ROANOKE TIMES

                         Roanoke Times
                 Copyright (c) 1995, Landmark Communications, Inc.

DATE: MONDAY, March 28, 1994                   TAG: 9403280062
SECTION: NATIONAL/INTERNATIONAL                    PAGE: A-7   EDITION: METRO 
SOURCE: Associated Press
DATELINE: SACRAMENTO, CALIF.                                LENGTH: Medium


SERIAL RAPIST'S LIFE MARKED BY PERSONAL, LEGAL TANGLES

His release from prison enraged residents of a sparsely populated northern California county and rocked the state parole system. The governor is now personally considering his case.

But who is Melvin Carter, the serial rapist of at least 100 women, by his own count, who so focused one state's attention on where it places parolees?

Carter, 49, who has served less than half his original 25-year prison sentence and is now living in a two-bedroom bungalow in a forest prison camp, grew to manhood with a profound hatred of women, according to a confidential Alameda County probation assessment obtained by The Associated Press.

"While he has dated `a few' women during his adulthood, he has never had a close or satisfying relationship with a woman and he has never had sexual contact with any woman he has dated," the document said.

Carter had an unhappy childhood, tormented by a stern mother he says humiliated his passive father in domestic battles. Carter believes the hostility he holds for his mother caused him to rape repeatedly, said the court-ordered study.

Carter has said he assaulted women almost monthly for 10 years. Dubbed the "College Terrace Rapist," for a Palo Alto neighborhood near Stanford University, Carter never varied his methods, investigators say.

He stalked young women who lived alone near college campuses. Wearing surgical gloves and carrying a knife, he entered the dwellings after the victims had gone to bed. Before creeping into the bedrooms, he cut phone and electrical wires.

"Victim would awake to find defendant on top of her with a knife at her throat," said a district attorney's report.

Carter was captured in 1980 and eventually convicted of 23 crimes, including rape, assault, burglary and attempt to commit burglary.

In the mid-1970s, rape investigators in the San Francisco Bay area began noticing common elements and started trading information. Gradually, crimes as far back as 1971 were clearly tied to the same rapist.

No charges were filed in many of the cases because legal deadlines had passed, prosecutors said.

The break came when Carter was stopped and interrogated as a suspected prowler in Palo Alto. Authorities routinely fed his background into their College Terrace Rapist file and found remarkable matches with parts of a profile developed by police psychiatrists.

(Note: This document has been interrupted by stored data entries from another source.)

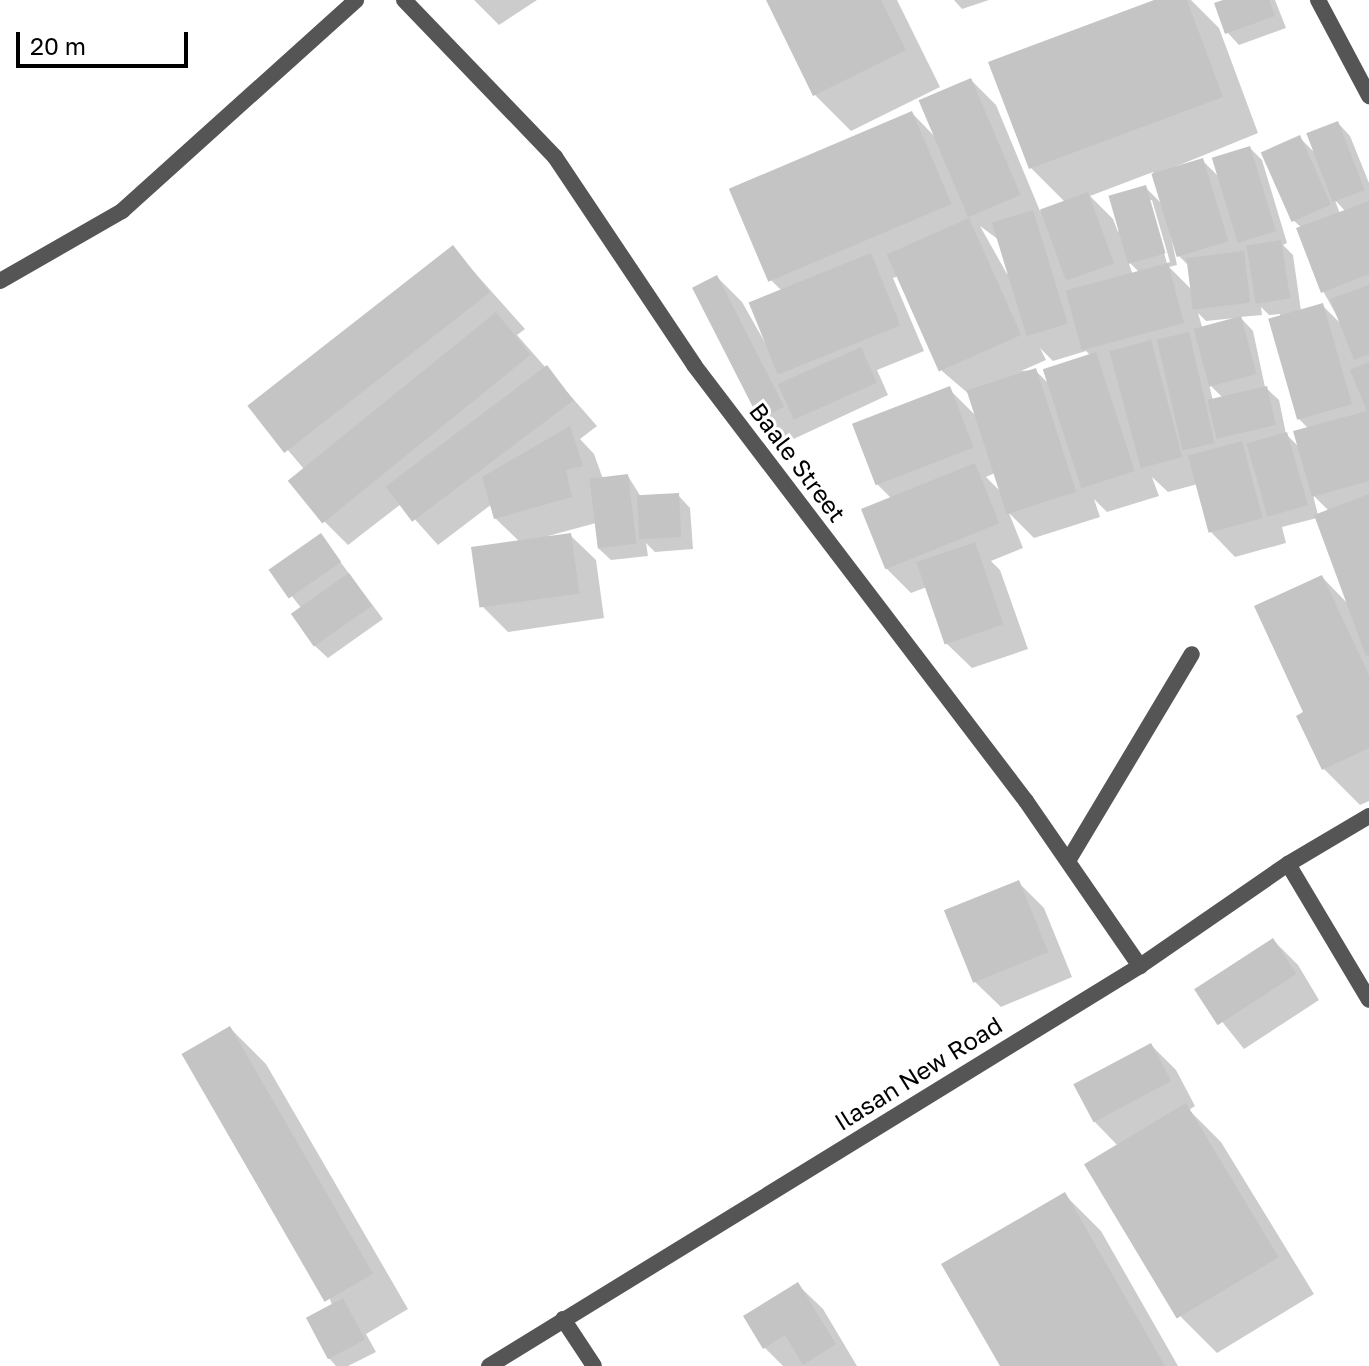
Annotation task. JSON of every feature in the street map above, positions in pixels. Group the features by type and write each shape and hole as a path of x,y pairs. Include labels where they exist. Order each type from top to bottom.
{"street":[{"path":"0,281 122,211 356,0"},
{"name":"Baale Street","path":"404,0 555,157 694,365 1068,861 1140,966"},
{"path":"1318,0 1369,96"},
{"path":"1068,861 1192,654"},
{"name":"Ilasan New Road","path":"489,1366 1140,966 1288,864 1369,816"},
{"path":"1288,864 1369,1000"},
{"path":"563,1319 594,1366"}],"building":[{"path":"766,0 881,0 906,50 813,96"},
{"path":"1154,0 1187,0 1223,97 1029,169 988,62"},
{"path":"1223,0 1269,0 1275,16 1225,34 1214,3"},
{"path":"971,78 1021,195 968,217 919,100"},
{"path":"912,111 951,204 768,282 729,189"},
{"path":"1338,121 1365,190 1333,202 1306,133"},
{"path":"1300,135 1331,204 1292,222 1261,152"},
{"path":"1250,146 1276,231 1238,243 1212,158"},
{"path":"1203,158 1228,241 1177,257 1151,174"},
{"path":"1146,185 1166,253 1128,264 1109,196"},
{"path":"1088,192 1114,263 1066,281 1040,209"},
{"path":"1369,201 1369,274 1321,293 1296,228"},
{"path":"1033,210 1068,324 1027,336 992,223"},
{"path":"969,218 1021,335 939,372 887,255"},
{"path":"1281,240 1290,298 1256,304 1246,245"},
{"path":"453,245 490,292 284,453 247,406"},
{"path":"1244,251 1250,303 1193,310 1186,258"},
{"path":"871,253 900,325 778,375 749,302"},
{"path":"1168,263 1184,323 1082,350 1066,290"},
{"path":"717,275 784,407 759,420 692,288"},
{"path":"1369,285 1369,354 1354,360 1330,299"},
{"path":"1323,303 1352,404 1297,420 1268,319"},
{"path":"496,312 531,355 322,523 288,481"},
{"path":"1241,316 1257,374 1209,387 1194,329"},
{"path":"1189,332 1215,443 1182,451 1157,339"},
{"path":"1151,340 1182,457 1141,468 1109,351"},
{"path":"861,347 877,383 794,420 778,384"},
{"path":"1096,352 1135,471 1081,488 1043,369"},
{"path":"1369,362 1369,481 1312,497 1293,431 1367,411 1350,370"},
{"path":"547,365 573,400 412,522 386,487"},
{"path":"1036,368 1076,492 1007,514 967,391"},
{"path":"950,386 974,448 876,485 852,424"},
{"path":"1267,386 1276,425 1217,439 1208,400"},
{"path":"570,426 583,466 566,470 572,497 494,519 482,477"},
{"path":"1287,432 1308,505 1268,517 1247,444"},
{"path":"1242,441 1263,518 1209,533 1188,455"},
{"path":"975,463 999,523 885,569 861,509"},
{"path":"628,474 637,543 598,548 589,479"},
{"path":"679,493 681,537 639,539 637,495"},
{"path":"1369,494 1369,655 1366,656 1314,515"},
{"path":"321,533 341,562 289,598 269,570"},
{"path":"571,533 579,593 479,607 471,547"},
{"path":"975,542 1003,624 945,644 916,562"},
{"path":"349,573 372,606 314,646 291,614"},
{"path":"1322,575 1369,675 1369,748 1322,770 1296,716 1303,712 1254,606"},
{"path":"1019,880 1048,952 973,983 944,910"},
{"path":"1273,938 1296,974 1218,1025 1194,989"},
{"path":"230,1026 373,1274 325,1302 182,1054"},
{"path":"1151,1043 1171,1081 1093,1122 1073,1084"},
{"path":"1186,1103 1279,1257 1177,1319 1084,1164"},
{"path":"1065,1192 1165,1366 1000,1366 941,1264"},
{"path":"798,1282 836,1344 803,1365 785,1335 763,1349 743,1316"},
{"path":"343,1298 365,1339 328,1359 306,1318"}]}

At his sentencing in March 1982, Carter confessed to some 100 rapes. But last month, prison officials realized they had no choice but to release Carter: His good behavior had already shaved off one-third of his 25-year sentence and a subsequent change in state law boosted good-time and work-time credits to half the time off.

Carter was originally scheduled for release in Hayward, conforming to a state law requiring release in the county of conviction. But protests in Alameda County prompted Gov. Pete Wilson to order him sent "out in the wilderness someplace," and Carter was secretly placed in the bungalow at the Devil's Garden Conservation Camp, 400 miles northeast of San Francisco.